When training for a race, your rest days become even more important as the race approaches. If you can, it’s worthwhile to structure your entire race week around getting the most rest possible and relaxing. When compared to the sense of accomplishment you get from finishing a challenging run, it can be difficult to picture the advantages of rest days. However, if you want to improve your running, you must give your body the time it needs to heal.
9. Get More Sleep
Yes, lying in bed allows you to accelerate your pace. “Sleep is one of the most important forms of rest and provides time for you to adapt to the physical and mental demands of training,” says Grantham. “Both a single bad night of sleep and a string of bad nights can contribute to performance loss from sleep deprivation. Reduced sleep over a week could lead to sleep debt and have a negative effect on performance.” Aim for at least seven hours, but eight or nine are preferable.
10. Keep at It.
If there is a sneaky ninja method for becoming a much faster runner, it is a pretty lame one.
Run, and then run some more.
Do you ever think about how seasoned runners, even those who aren’t in the best of shape, can just pick up and run a marathon or 10 miles whenever they feel like it?
Your body is becoming more adept at running with each step you take. Because of this, long-distance runners frequently win in their 30s, 40s, and 50s, well past the typical mid-20s peak for athletes in other sports.
Every time you run, your brain gets better at choosing the right muscle fibers to keep you moving forward with the least amount of effort possible.

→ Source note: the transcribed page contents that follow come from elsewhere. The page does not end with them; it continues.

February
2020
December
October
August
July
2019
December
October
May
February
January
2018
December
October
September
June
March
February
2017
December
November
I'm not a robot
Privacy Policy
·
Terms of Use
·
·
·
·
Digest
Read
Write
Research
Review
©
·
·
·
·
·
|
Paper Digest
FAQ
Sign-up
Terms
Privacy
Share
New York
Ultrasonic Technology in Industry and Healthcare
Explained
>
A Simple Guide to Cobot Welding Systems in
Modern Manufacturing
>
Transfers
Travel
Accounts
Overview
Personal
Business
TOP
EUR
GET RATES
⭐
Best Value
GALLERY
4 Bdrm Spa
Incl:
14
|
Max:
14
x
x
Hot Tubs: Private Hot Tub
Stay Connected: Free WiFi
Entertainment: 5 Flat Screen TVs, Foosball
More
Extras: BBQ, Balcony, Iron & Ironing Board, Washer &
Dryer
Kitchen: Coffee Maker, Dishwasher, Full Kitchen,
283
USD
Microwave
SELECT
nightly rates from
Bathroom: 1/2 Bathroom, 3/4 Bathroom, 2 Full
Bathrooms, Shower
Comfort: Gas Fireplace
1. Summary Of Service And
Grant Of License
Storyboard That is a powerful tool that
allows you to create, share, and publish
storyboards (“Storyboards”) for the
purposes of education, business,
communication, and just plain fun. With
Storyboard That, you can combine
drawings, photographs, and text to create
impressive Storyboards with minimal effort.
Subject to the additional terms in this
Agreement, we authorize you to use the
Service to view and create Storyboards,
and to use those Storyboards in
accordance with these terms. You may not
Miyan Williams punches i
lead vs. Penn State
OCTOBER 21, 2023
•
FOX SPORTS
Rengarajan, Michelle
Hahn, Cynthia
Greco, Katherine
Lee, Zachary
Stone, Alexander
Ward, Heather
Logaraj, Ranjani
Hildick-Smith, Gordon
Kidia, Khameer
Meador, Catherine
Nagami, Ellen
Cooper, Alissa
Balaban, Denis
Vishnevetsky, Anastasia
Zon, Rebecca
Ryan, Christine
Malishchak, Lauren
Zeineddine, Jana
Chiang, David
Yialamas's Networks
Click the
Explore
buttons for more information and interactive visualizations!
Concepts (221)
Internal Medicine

Your body starts to burn stored fat more effectively for energy rather than dirty-burning sugar that needs to be constantly replenished. (The best marathoners, as Brendan Brazier notes, only consume water and electrolytes while competing.)
Running also becomes simpler as these adaptations take place. With the same amount of effort, you can run farther and faster than before.
Finally, you come to the realization that what you once detested is now enjoyable.